[Start Excerpted records]
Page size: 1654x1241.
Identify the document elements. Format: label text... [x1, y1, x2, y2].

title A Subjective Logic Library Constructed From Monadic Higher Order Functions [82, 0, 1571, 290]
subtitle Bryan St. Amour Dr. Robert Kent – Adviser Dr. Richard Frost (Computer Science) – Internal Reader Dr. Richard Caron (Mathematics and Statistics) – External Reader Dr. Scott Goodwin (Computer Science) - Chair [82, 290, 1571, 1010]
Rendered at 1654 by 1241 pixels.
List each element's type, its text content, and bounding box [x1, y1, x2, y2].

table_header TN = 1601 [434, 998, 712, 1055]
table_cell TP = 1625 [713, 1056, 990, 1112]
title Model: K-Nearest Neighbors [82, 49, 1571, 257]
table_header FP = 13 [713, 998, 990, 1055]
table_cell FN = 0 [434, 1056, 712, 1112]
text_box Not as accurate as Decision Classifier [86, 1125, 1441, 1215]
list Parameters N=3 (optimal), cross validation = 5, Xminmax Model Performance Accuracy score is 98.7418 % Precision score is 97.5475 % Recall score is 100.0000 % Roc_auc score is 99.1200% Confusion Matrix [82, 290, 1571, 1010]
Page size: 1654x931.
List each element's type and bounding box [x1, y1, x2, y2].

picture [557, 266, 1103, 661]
[End Excerpted records]
Challenge: Reproduce every line of the records above verbatim, without changing anything.

Correct result:
Page size: 1654x1241.
Identify the document elements. Format: label text... [x1, y1, x2, y2].

title A Subjective Logic Library Constructed From Monadic Higher Order Functions [82, 0, 1571, 290]
subtitle Bryan St. Amour Dr. Robert Kent – Adviser Dr. Richard Frost (Computer Science) – Internal Reader Dr. Richard Caron (Mathematics and Statistics) – External Reader Dr. Scott Goodwin (Computer Science) - Chair [82, 290, 1571, 1010]
Rendered at 1654 by 1241 pixels.
List each element's type, its text content, and bounding box [x1, y1, x2, y2].

table_header TN = 1601 [434, 998, 712, 1055]
table_cell TP = 1625 [713, 1056, 990, 1112]
title Model: K-Nearest Neighbors [82, 49, 1571, 257]
table_header FP = 13 [713, 998, 990, 1055]
table_cell FN = 0 [434, 1056, 712, 1112]
text_box Not as accurate as Decision Classifier [86, 1125, 1441, 1215]
list Parameters N=3 (optimal), cross validation = 5, Xminmax Model Performance Accuracy score is 98.7418 % Precision score is 97.5475 % Recall score is 100.0000 % Roc_auc score is 99.1200% Confusion Matrix [82, 290, 1571, 1010]
Page size: 1654x931.
List each element's type and bounding box [x1, y1, x2, y2].

picture [557, 266, 1103, 661]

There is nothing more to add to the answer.